**EXERCISE DETAILS**
A verbatim copy of every entry is required.

------ DATA IN THIS EXERCISE ------

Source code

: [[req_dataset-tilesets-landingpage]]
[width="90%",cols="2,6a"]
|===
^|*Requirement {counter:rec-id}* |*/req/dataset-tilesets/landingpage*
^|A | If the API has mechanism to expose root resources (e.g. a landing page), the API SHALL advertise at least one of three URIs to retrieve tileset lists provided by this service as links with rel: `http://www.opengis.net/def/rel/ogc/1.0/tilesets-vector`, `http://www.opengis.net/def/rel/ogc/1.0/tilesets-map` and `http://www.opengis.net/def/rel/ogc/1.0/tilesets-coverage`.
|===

------

**EXERCISE SOLUTION**
Source code

: [[req_dataset-tilesets-landingpage]]
[width="90%",cols="2,6a"]
|===
^|*Requirement {counter:rec-id}* |*/req/dataset-tilesets/landingpage*
^|A | If the API has mechanism to expose root resources (e.g. a landing page), the API SHALL advertise at least one of three URIs to retrieve tileset lists provided by this service as links with rel: `http://www.opengis.net/def/rel/ogc/1.0/tilesets-vector`, `http://www.opengis.net/def/rel/ogc/1.0/tilesets-map` and `http://www.opengis.net/def/rel/ogc/1.0/tilesets-coverage`.
|===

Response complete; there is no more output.